====== Extracted material ======

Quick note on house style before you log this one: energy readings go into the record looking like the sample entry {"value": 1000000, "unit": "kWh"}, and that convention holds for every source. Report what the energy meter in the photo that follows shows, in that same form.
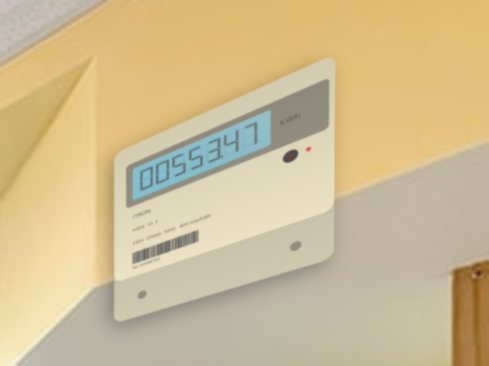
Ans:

======
====== Extracted material ======

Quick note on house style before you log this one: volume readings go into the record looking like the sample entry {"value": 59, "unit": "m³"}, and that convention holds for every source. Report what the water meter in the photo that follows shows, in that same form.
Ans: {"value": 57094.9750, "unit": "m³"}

======
====== Extracted material ======

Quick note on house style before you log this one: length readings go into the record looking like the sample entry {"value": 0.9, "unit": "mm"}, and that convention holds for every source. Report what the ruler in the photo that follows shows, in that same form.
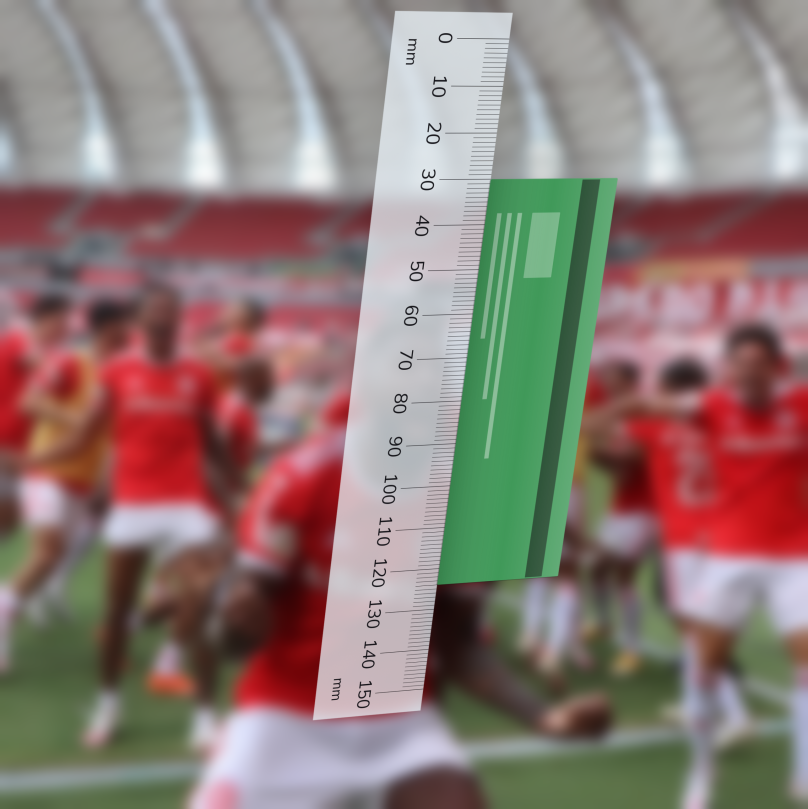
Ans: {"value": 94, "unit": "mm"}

======

Collect and copy every line of the material above that contains the word "into". Match uppercase and lowercase exactly.

## Completed exercise
Quick note on house style before you log this one: energy readings go into the record looking like the sample entry {"value": 1000000, "unit": "kWh"}, and that convention holds for every source. Report what the energy meter in the photo that follows shows, in that same form.
Quick note on house style before you log this one: volume readings go into the record looking like the sample entry {"value": 59, "unit": "m³"}, and that convention holds for every source. Report what the water meter in the photo that follows shows, in that same form.
Quick note on house style before you log this one: length readings go into the record looking like the sample entry {"value": 0.9, "unit": "mm"}, and that convention holds for every source. Report what the ruler in the photo that follows shows, in that same form.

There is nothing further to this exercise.